Dale’s eyes were far off. “If only I’d been here.”
“No.” Xilbit’s growled response was quick and harsh. “Many fighters. Too many for tribe and Dale.”
“What are you saying?” Dale asked him.
Ichnick cleared his throat. “What my chief is saying is that even if you were here, it wouldn’t have mattered. There were too many of them.”
Weshna spoke in the guttural hissing clicks to both her tribal leaders. After she was done, Ichnick nodded.
“Also, Weshna says this happened hours ago. Even if you’d run all the way from the town to the south, you wouldn’t have made it in time. We think maybe right after the phone call, they were attacked. If they were watched, it makes sense.” Ichnick explained.
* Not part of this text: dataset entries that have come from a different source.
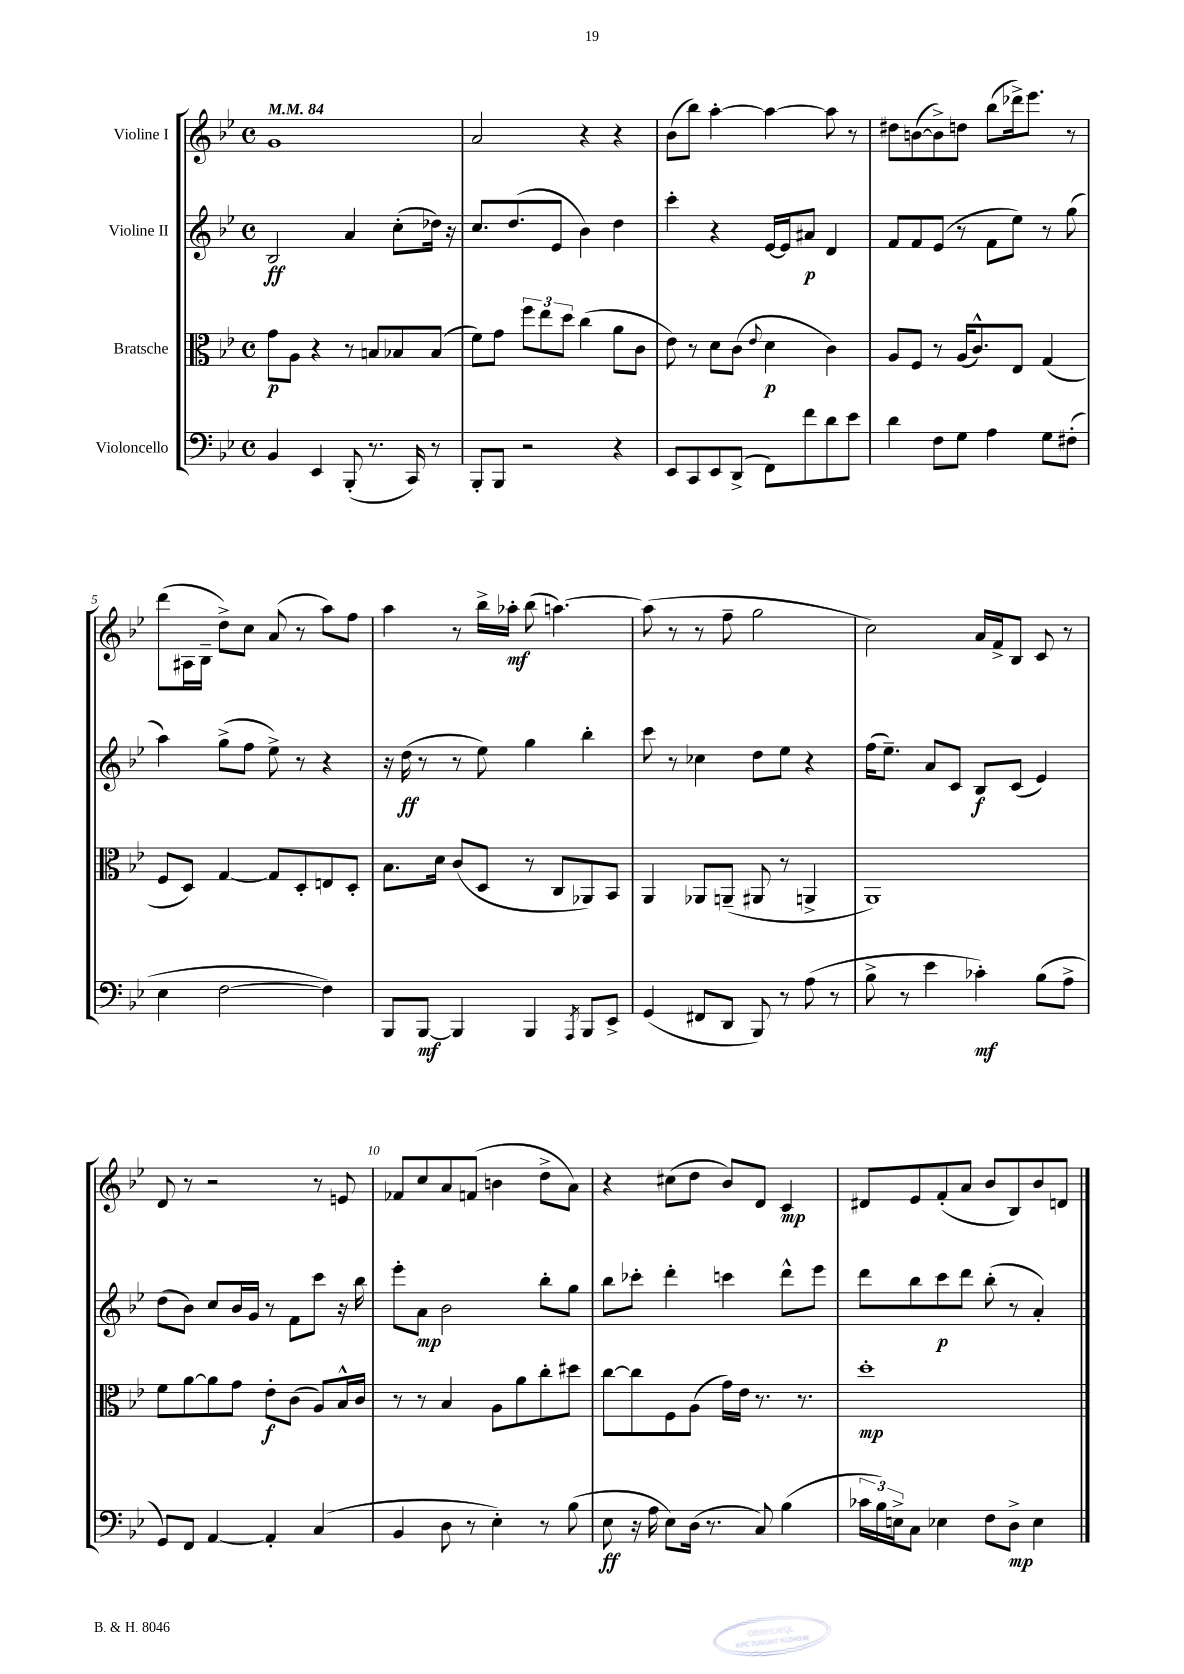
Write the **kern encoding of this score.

**kern	**kern	**kern	**kern
*staff4	*staff3	*staff2	*staff1
*clefF4	*clefC3	*clefG2	*clefG2
*k[b-e-]	*k[b-e-]	*k[b-e-]	*k[b-e-]
*M4/4	*M4/4	*M4/4	*M4/4
*met(c)	*met(c)	*met(c)	*met(c)
*MM84	*MM84	*MM84	*MM84
4BB-	8g	2B-	1g
.	8A	.	.
4EE-	4r	.	.
(8BBB-'	8r	4a	.
8.r	8B	.	.
.	8B-	(8cc'	.
16CC)	.	.	.
8r	(8B-	16dd-)	.
.	.	16r	.
=	=	=	=
8BBB-'	8f)	8.cc	2a
8BBB-	8g	.	.
.	.	(8.dd	.
2r	12ff	.	.
.	12ee-	.	.
.	.	8e-	.
.	12dd	.	.
.	(4cc	4b-)	4r
4r	8a	4dd	4r
.	8c	.	.
=	=	=	=
8EE-	8e-)	4ccc'	(8b-
8CC	8r	.	8bb-)
8EE-	8d	4r	[4aa'
(8DD^	(8c	.	.
.	8qqe-	.	.
8FF)	4d	[16e-	4aa_
.	.	16e-]	.
8f	.	8a#	.
8d	4c)	4d	8aa]
8e-	.	.	8r
=	=	=	=
4d	8A	8f	8dd#
.	8F	8f	([8b
8F	8r	(8e-	8b^])
8G	(16A	8r	8dd
.	8.c^^)	.	.
4A	.	8f	(8bb-
.	8E-	8ee-)	16ddd-^)
.	.	.	8.eee-
8G	(4G	8r	.
(8F#'	.	(8gg	8r
=	=	=	=
4E-	8F	4aa)	(8ddd
.	8D)	.	16A#
.	.	.	16B-~
[2F	[4G	(8gg^	8dd^)
.	.	8ff	8cc
.	8G]	8ee-^)	(8a
.	8D'	8r	8r
4F])	8E	4r	8aa)
.	8D'	.	8ff
=	=	=	=
8BBB-	8.B-	16r	4aa
.	.	(16dd	.
[8BBB-	.	8r	.
.	16d	.	.
4BBB-]	(8c	8r	8r
.	8D	8ee-)	16bb-^
.	.	.	16aa-'
4BBB-	8r	4gg	(8bb-
.	8C	.	[4.aa)
8qAAA	.	.	.
8BBB-	8AA-)	4bb-'	.
8EE-^	8BB-	.	.
=	=	=	=
(4GG	4AA	8ccc	(8aa]
.	.	8r	8r
8FF#	8AA-	4cc-	8r
8DD	(8AA~	.	8ff~
8BBB-)	8AA#	8dd	2gg
8r	8r	8ee-	.
(8A	4AA^	4r	.
8r	.	.	.
=	=	=	=
8B-^	1AA)	(16ff	2cc)
.	.	8.ee-~)	.
8r	.	.	.
4e-	.	8a	.
.	.	8c	.
4c-')	.	8B-	16a
.	.	.	16f^
.	.	(8c	8B-
(8B-	.	4e-)	8c
8A^	.	.	8r
=	=	=	=
8GG)	8f	(8dd	8d
8FF	[8a	8b-)	8r
[4AA	8a]	8cc	2r
.	8g	16b-	.
.	.	16g	.
4AA']	8e-'	8r	.
.	(8c	8f	.
(4C	8A)	8ccc	8r
.	16B-^^	16r	8e
.	16c	16bb-	.
=	=	=	=
4BB-	8r	8eee-'	8f-
.	8r	8a	8cc
8D	4B-	2b-	8a
8r	.	.	(8f
4E-')	8A	.	4b
.	8a	.	.
8r	8cc'	8bb-'	8dd^
(8B-	8dd#	8gg	8a)
=	=	=	=
8E-	[8cc	8bb-	4r
16r	8cc]	8ccc-'	.
16A	.	.	.
8E-)	8F	4ddd'	(8cc#
(16D	(8A	.	8dd
8.r	.	.	.
.	16g)	4ccc	8b-)
.	16e-	.	.
8C)	8.r	.	8d
(4B-	.	8ddd^^	4c
.	8.r	.	.
.	.	8eee-	.
=	=	=	=
24c-	1dd'	8ddd	8d#
24B-)	.	.	.
24E^	.	.	.
8C	.	8bb-	8e-
4E-	.	8ccc	(8f'
.	.	8ddd	8a
8F	.	(8bb-'	8b-
8D^	.	8r	8B-)
4E-	.	4a')	8b-
.	.	.	8d
==	==	==	==
*-	*-	*-	*-
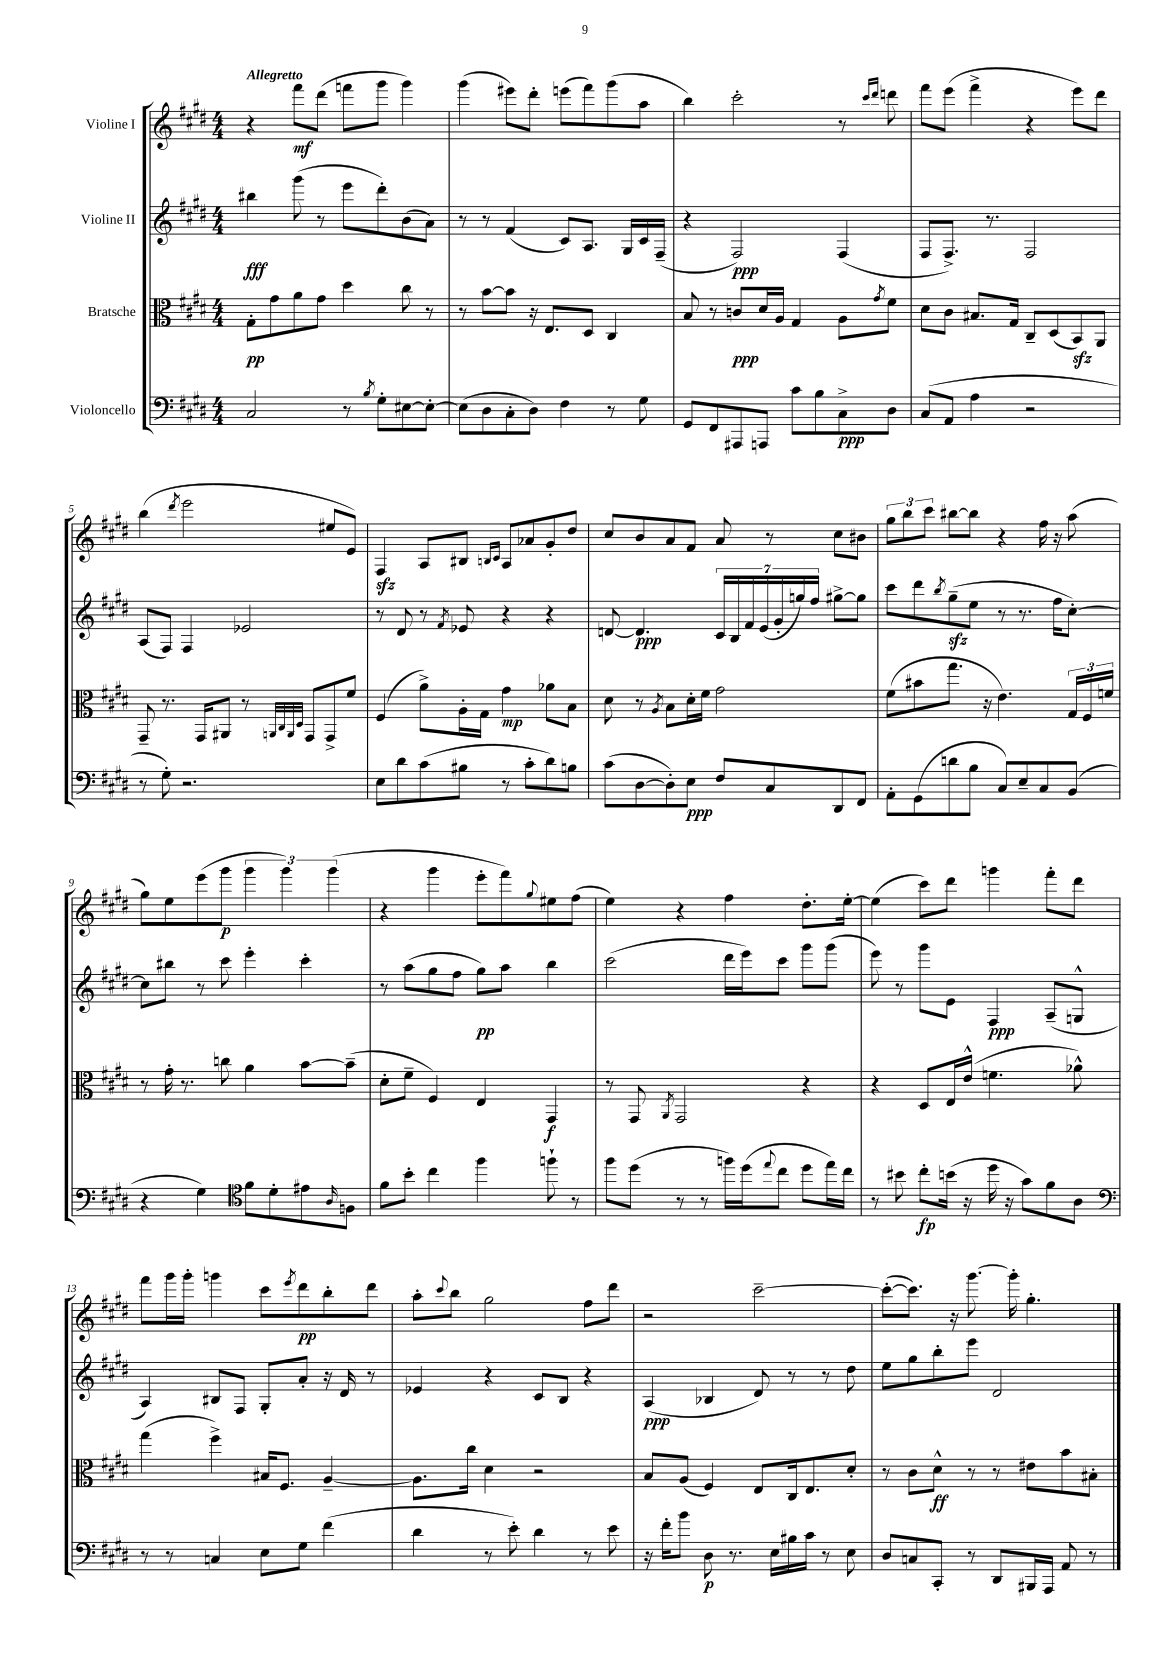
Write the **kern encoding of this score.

**kern	**kern	**kern	**kern
*staff4	*staff3	*staff2	*staff1
*clefF4	*clefC3	*clefG2	*clefG2
*k[f#c#g#d#]	*k[f#c#g#d#]	*k[f#c#g#d#]	*k[f#c#g#d#]
*M4/4	*M4/4	*M4/4	*M4/4
2C#	8G#'	4bb#	4r
.	8g#	.	.
.	8a	(8ggg#	8fff#
.	8g#	8r	(8ddd#
8r	4dd#	8eee	8fff
8qB	.	.	.
8G#'	.	8ddd#')	8ggg#
[8E#	8cc#	(8b	4ggg#)
8E#'_	8r	8a)	.
=	=	=	=
(8E#]	8r	8r	(4ggg#
8D#	[8b	8r	.
8C#'	8b]	(4f#	8eee#)
8D#)	16r	.	8ddd#'
.	8.E	.	.
4F#	.	8c#)	(8eee
.	8D#	8.A	8fff#)
8r	4C#	.	(8ggg#
.	.	16G#	.
8G#	.	16c#	8aa
.	.	(16F#~	.
=	=	=	=
8GG#	8B	4r	4bb)
8FF#	8r	.	.
8AAA#	8c	2F#)	2ccc#'
8AAA	16d#	.	.
.	16A	.	.
8c#	4G#	.	.
8B	.	.	.
8C#^	8A	(4F#	8r
.	.	.	16qqccc#
.	8qg#	.	16qqddd#
8D#	8f#	.	8ddd
=	=	=	=
(8C#	8d#	8F#	8fff#
8AA	8c#	8.F#^)	(8eee
4A	8.B#	.	4fff#^
.	.	8.r	.
.	16G#	.	.
2r	8C#~	2F#	4r
.	(8D#	.	.
.	8BB)	.	8eee)
.	8AA	.	8ddd#
=	=	=	=
8r	8GG#~	(8A	(4bb
8G#')	8.r	8F#)	.
.	.	.	8qddd#
2.r	.	4F#	2eee
.	16GG#	.	.
.	8AA#	.	.
.	8r	2e-	.
.	32qqAA	.	.
.	32qqC#	.	.
.	32qqAA	.	.
.	32qqD#	.	.
.	8GG#	.	.
.	8GG#^	.	8ee#
.	8f#	.	8e)
=	=	=	=
8E	(4F#	8r	4F#
8d#	.	8d#	.
(8c#	8a^)	8r	8A
.	.	8qf#	.
8B#	16A'	8e-	8B#
.	16G#	.	.
.	.	.	16qqB
.	.	.	16qqc#
8r	4g#	4r	8A
8c#'	.	.	8a-
8d#)	8a-	4r	8g#'
8B	8B	.	8dd#
=	=	=	=
(8c#	8d#	[8d	8cc#
[8D#	8r	4.d]	8b
.	8qA	.	.
8D#'])	8B	.	8a
8E	16d#'	.	8f#
.	16f#	.	.
8F#	2g#	28c#	8a
.	.	28B	.
.	.	28f#	.
.	.	(28e	.
8C#	.	.	8r
.	.	28g#'	.
.	.	28gg)	.
.	.	28ff#	.
8DD#	.	[8gg#^	8cc#
8FF#	.	8gg#]	8b#
=	=	=	=
8AA'	(8f#	8ccc#	12gg#
.	.	.	12bb
(8GG#	8b#	8ddd#	.
.	.	.	12ccc#
.	.	8qbb	.
8d	8.gg#	(8gg#~	[8bb#
8B	.	8ee	8bb#]
.	16r	.	.
8C#)	4.e)	8r	4r
8E~	.	8.r	.
8C#	.	.	16ff#
.	.	16ff#	16r
(8BB	24G#	[8cc#')	(8aa
.	24F#	.	.
.	24f	.	.
=	=	=	=
4r	8r	8cc#]	8gg#)
.	16g#'	8bb#	8ee
.	8.r	.	.
4G#)	.	8r	(8eee
.	8cc	8ccc#	8ggg#
*clefC4	*	*	*
8f#	4a	4eee'	6ggg#
8d#'	.	.	.
.	.	.	6ggg#)
8e#	[8b	4ccc#'	.
.	.	.	(6ggg#
16qqA	.	.	.
8F	(8b~]	.	.
=	=	=	=
8f#	8d#'	8r	4r
8b'	8f#~	(8aa	.
4cc#	4F#)	8gg#	4ggg#
.	.	8ff#	.
4ff#	4E	8gg#)	8eee'
.	.	8aa	8fff#)
.	.	.	8qqgg#
8ff`	4GG#	4bb	8ee#
8r	.	.	(8ff#
=	=	=	=
8ff#	8r	(2ccc#	4ee)
(8dd#	8GG#	.	.
.	8qAA	.	.
8r	2GG#	.	4r
8r	.	.	.
16ff)	.	16ddd#	4ff#
(16dd#	.	16eee)	.
8qqee	.	.	.
8cc#	.	8ccc#	.
8dd#	4r	8ggg#	8.dd#'
16ee)	.	(8ggg#	.
16cc#	.	.	[16ee'
=	=	=	=
8r	4r	8eee)	(4ee]
8b#	.	8r	.
8cc#'	8D#	8ggg#	8ccc#)
(16b	16E	8e	8ddd#
16r	(16e^^	.	.
16dd#	4.f	4F#	4ggg
16r	.	.	.
8g#)	.	.	.
8f#	.	(8A~	8fff#'
8A	8a-^^)	8G^^	8ddd#
=	=	=	=
*clefF4	*	*	*
8r	(4gg#	4A)	8fff#
8r	.	.	16ggg#
.	.	.	16ggg#'
4C	4ff#^)	8B#	4ggg
.	.	8F#	.
8E	16B#	8G#'	8ccc#
.	8.F#	.	.
.	.	.	8qeee
8G#	.	8a'	8ddd#
(4f#	[4A~	16r	8bb'
.	.	16d#	.
.	.	8r	8ddd#
=	=	=	=
4d#	8.A]	4e-	8aa'
.	.	.	8qqccc#
.	.	.	8bb
.	16cc#	.	.
8r	4d#	4r	2gg#
8e')	.	.	.
4d#	2r	8c#	.
.	.	8B	.
8r	.	4r	8ff#
8e	.	.	8ddd#
=	=	=	=
16r	8B	(4A	2r
16f#'	.	.	.
8b	(8A	.	.
8D#	4F#)	4B-	.
8.r	.	.	.
.	8E	8d#)	[2ccc#~
16E	.	.	.
16B#	16C#	8r	.
16c#	8.E	.	.
8r	.	8r	.
8E	8d#'	8dd#	.
=	=	=	=
8D#	8r	8ee	(8ccc#'_
8C	8c#	8gg#	8.ccc#])
8CC#'	8d#^^	8bb'	.
.	.	.	16r
8r	8r	8eee	[8.ggg#
8DD#	8r	2d#	.
.	.	.	16ggg#']
16BBB#	8e#	.	4.gg#'
16AAA	.	.	.
8AA	8b	.	.
8r	8B#'	.	.
==	==	==	==
*-	*-	*-	*-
Dale nodded in agreement. Anyone keeping an eye on the house would have seen the massive use of magic and if they’d been at all ready, that would have been the perfect time to attack. A major threat had just weakened itself. Not attacking would have been a worse error.
“Also, ogre body.” Xilbit pointed into the house and then pointed at the spot where the body of the monster they’d just fought was. “The dungeon made dead ogre into monster. Hasn’t got to dead ogre in house yet.”
Dale understood what they were saying. Thinking about all this was helping him keep his mind straight. “Can she track them? Where they took them, I mean?”
Ichnick frowned. “It is nighttime, Dale. Goblin packs and predators will be hunting scraps. It would be best for us to leave the dungeon and find a place to camp for the night. If we found them now, you would have the same problem. Except orcs have low light vision. Ushgub travels with both goblins and wargs. Trying to get past wargs to free slaves at night is asking to be caught.” Reluctantly, Dale agreed with the little shaman’s logic.